Am I reading this correctly:
Training time was 4282407hrs. At, conservatively, 200w gpus, that's (4282407*200)/1_000_000_000 GWh ~= 1 GWh. At 10c/kWh that's $100,000 ?
So if you have a single eqv GPU at home, it's 500yrs of training time and $100k in energy costs. Or, in practice, 3000 gpus for 2mo.
The AI industry has to hope the world doesnt change fast enough for these models to be useless.
EDIT: price is $100k
Numbers like these really don't bode well for the longer term prospects of open source models, I doubt the current strategy of waiting expectantly for a corporation to spoonfeed us yet another $100,000 model for free is going to work forever.
That $100k is conservative too, it doesn't include the cost of buying/renting the hardware, or the compute time spent on experimental training runs, or the cost of data acquisition, labeling and cleaning, or the cost of RLHF fine-tuning.
I wonder if a kind of Seti@Home approach could work - although I'm guessing the limited VRAM in most consumer cards compared to an H100, as well as the much slower "virtual WAN interconnect" versus the mellanox goodies that nVidia clusters enjoy would be too big an obstacle?
Even if you could get that to work, how many people would be willing to run their >300W GPUs at full tilt 24/7 in order to contribute to the training cause? You would basically be asking people to deal with the logistics of running a cryptocurrency mining operation but without the prospect of getting paid for it.
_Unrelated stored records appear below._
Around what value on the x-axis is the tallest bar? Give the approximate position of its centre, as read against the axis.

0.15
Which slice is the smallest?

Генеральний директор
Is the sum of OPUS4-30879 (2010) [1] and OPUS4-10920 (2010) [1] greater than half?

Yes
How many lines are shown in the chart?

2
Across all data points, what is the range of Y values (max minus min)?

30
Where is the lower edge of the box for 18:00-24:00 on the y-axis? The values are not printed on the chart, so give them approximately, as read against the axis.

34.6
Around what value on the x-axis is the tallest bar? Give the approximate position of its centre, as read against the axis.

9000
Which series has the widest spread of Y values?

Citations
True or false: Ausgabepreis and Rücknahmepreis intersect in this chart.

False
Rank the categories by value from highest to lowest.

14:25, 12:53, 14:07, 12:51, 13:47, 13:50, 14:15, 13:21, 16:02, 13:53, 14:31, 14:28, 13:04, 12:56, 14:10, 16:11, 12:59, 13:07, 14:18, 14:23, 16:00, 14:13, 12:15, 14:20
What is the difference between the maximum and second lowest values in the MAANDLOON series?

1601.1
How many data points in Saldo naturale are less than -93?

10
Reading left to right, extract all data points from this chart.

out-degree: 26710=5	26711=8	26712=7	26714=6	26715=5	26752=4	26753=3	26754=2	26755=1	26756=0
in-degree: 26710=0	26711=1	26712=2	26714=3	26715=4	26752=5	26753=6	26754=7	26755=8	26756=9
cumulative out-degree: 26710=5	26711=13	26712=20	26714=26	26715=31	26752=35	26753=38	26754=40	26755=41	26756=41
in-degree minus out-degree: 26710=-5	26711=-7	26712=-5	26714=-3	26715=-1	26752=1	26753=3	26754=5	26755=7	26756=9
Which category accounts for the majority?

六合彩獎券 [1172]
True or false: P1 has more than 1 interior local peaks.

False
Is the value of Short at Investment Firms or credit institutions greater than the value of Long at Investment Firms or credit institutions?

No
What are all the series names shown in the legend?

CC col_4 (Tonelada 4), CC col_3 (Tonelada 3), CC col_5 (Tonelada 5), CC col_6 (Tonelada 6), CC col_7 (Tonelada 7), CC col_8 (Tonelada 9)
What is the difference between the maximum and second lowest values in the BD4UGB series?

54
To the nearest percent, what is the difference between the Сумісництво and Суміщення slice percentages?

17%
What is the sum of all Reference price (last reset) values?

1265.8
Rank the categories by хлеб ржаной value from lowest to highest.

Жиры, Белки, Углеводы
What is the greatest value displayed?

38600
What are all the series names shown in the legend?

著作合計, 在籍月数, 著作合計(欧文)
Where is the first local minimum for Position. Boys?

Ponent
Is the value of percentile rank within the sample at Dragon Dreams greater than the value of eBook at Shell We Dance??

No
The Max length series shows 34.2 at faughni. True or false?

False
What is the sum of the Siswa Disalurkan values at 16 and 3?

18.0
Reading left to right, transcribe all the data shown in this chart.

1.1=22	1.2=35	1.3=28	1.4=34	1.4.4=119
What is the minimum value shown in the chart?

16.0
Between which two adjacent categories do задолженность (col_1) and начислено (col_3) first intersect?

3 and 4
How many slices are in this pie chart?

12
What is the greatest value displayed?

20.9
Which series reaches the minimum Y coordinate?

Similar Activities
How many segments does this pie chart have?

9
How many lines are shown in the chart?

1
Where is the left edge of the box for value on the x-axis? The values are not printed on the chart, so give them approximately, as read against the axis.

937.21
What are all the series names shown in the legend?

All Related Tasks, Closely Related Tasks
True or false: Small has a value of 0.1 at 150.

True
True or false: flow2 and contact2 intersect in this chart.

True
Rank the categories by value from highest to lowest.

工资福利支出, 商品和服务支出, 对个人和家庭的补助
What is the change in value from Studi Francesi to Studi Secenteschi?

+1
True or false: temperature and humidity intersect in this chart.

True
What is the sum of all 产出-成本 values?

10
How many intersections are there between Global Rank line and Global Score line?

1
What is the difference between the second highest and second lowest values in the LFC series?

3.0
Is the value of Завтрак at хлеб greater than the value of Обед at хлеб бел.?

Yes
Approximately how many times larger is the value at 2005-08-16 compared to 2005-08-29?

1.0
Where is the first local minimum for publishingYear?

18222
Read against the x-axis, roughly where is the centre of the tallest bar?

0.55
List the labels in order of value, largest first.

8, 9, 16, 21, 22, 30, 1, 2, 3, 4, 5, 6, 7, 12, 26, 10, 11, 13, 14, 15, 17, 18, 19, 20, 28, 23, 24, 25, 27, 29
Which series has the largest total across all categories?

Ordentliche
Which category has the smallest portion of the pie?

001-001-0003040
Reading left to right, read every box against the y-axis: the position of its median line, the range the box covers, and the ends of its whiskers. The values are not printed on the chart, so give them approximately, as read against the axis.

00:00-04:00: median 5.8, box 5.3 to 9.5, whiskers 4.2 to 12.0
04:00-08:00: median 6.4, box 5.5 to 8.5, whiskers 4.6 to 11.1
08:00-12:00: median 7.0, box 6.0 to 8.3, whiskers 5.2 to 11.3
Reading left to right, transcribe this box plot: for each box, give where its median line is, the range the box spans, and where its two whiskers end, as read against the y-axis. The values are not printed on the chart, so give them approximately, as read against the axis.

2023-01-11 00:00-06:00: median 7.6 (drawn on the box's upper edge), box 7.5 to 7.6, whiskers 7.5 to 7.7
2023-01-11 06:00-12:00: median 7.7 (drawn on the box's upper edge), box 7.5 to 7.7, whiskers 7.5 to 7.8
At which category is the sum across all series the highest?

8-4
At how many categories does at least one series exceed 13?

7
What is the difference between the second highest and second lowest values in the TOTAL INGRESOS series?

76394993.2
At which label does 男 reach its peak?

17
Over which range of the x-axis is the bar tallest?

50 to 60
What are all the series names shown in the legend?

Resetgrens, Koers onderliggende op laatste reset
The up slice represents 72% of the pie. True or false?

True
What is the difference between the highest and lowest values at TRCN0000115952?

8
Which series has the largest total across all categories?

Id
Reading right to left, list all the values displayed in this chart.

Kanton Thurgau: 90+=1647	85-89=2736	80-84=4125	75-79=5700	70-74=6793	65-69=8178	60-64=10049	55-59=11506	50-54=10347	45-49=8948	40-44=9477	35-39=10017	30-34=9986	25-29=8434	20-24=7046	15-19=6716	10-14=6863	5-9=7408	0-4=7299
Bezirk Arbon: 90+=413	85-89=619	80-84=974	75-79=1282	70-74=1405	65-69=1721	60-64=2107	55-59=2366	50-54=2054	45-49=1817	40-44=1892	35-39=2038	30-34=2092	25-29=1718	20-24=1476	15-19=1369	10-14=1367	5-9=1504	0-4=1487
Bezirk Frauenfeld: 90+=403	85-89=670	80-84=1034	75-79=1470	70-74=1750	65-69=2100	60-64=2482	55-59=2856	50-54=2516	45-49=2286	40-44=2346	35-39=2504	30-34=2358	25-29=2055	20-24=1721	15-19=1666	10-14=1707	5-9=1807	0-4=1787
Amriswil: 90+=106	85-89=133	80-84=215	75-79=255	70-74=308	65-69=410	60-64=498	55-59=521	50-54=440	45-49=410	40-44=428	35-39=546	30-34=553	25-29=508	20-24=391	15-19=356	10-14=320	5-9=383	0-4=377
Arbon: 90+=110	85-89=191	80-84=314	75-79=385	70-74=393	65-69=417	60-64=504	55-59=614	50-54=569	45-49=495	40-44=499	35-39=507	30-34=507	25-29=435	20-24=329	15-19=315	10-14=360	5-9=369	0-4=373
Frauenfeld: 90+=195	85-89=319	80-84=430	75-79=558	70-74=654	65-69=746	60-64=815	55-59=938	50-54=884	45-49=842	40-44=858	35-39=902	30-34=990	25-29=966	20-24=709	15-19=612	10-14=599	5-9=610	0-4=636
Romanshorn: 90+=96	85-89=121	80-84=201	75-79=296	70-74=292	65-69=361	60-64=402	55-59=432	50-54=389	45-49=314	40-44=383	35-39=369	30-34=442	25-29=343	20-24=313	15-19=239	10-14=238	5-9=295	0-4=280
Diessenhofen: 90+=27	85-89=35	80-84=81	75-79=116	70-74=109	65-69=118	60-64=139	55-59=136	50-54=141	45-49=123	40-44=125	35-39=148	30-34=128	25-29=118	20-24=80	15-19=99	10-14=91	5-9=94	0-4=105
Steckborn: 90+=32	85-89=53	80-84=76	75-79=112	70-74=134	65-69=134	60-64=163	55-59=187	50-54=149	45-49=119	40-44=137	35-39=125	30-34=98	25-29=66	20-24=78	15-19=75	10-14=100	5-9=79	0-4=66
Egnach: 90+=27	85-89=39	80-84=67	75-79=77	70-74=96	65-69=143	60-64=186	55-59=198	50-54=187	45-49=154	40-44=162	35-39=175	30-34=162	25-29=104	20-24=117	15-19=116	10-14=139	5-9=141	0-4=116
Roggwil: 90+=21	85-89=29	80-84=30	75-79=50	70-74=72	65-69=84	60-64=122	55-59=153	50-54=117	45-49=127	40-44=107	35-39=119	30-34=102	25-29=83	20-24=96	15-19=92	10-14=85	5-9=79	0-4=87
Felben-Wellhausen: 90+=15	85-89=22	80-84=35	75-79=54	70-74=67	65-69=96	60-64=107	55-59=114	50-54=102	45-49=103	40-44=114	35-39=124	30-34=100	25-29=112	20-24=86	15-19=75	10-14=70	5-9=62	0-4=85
Depends on the logistics. If I were confident about the security, I wouldn't mind letting my GPU participate in a distributed effort to significantly improve an open source model. This should be a few dollars a month on my power bill, not dozens or hundreds of dollars, especially if I undervolt.
Now, I don't know of any distributed training technique that will make a significant impact on improving a model, and that security component is a big "if". But if something promising comes a long, I'd bet lots of people would be willing to donate some GPU time, especially if it were easy to set up.
I would add “in their current form” and agree. There’s three things that can change here: 1. Moore’s law: The worldwide economy is built around the steady progression of cheaper compute. Give it 36 months and your problem becomes a $25,000 problem. 2. Quantization and smaller models: There’ll likely become specializations of the various models (is this the beginning of the “Monolith vs Microservices” debate? 3. E2E Training isn’t for everyone: Finetunes and Alignment are more important than an end to end training run, IF we can coerce the behaviors we want into the models by finetuning them. That along with quantized models (imho) unlocked vision models which are now in the “plateau of producivity” in the gartner hype cycle compared to a few years ago.
So as an example today, I can grab a backbone and pretrained weights for an object detector, and with relatively little data (from a few lines to a few 10’s of lines of code, and 50 to 500 images) and relatively little wall clock time and energy (say 5 to 15 minutes) on a PC, I can create a customized object detector that can detect -my- specific objects pretty well. I might need to revise it a few times, but it’ll work pretty well.
Why would we not see the same sort of progression with transformer architectures? It hinges on someone creating the model weights for the “greater good,” or us figuring out how to do distributed training for open source in a “seti@home” style (long live the blockchain, anyone?).
Yeah, there's no accounting for breakthroughs in training efficiency. I wouldn't count on Moores Law though, the amount of compute you can put into these problems is effectively unbounded so more efficient silicon just means those with money can train even bigger models. 3D rendering is a decent analogy, Moores Law has made it easy to render something comparable to the first Toy Story movie, but Pixar poured those gains back into more compute and is using it to do things you definitely can't afford to.
1 GWh is 1 million kWh, multiplied by $0.1 that should give $100k in energy costs?
Yes, thanks. I had assumed I had been off by a factor somewhere. Yet, 100k seems small -- the total cost of production is in the 10mil+ range.
100k is small, but you only get away with 100k if you nail everything perfect the first time around — something that we all know does not really happen. I think compiling is a good parallel to training, imagine if compiling your whole software project cost 100k if you did it from scratch. Sure there's incremental builds etc, but the cost is steep no matter which way you look at it.
Assuming $30k GPU with 3yr deprecation, it's additionally $1.14/h. Much more than energy.
Thanks for the figures. I suppose with expenses like that, they will be motivated to research methods of updating models which have already been trained.
Edit: I see the price was updated
Things like petals (https://github.com/bigscience-workshop/petals) exist, distributed computing over willing participants. Right now corporate cash is being rammed into the space so why not snap it up while you can, but the moment it dries up projects like petals will see more of the love they deserve.
I envision a future where crypto-style booms happen over tokens useful for purchasing priority computational time, which is earned by providing said computational time. This way researchers can daisy-chain their independent smaller rigs together into something with gargantuan capabilities.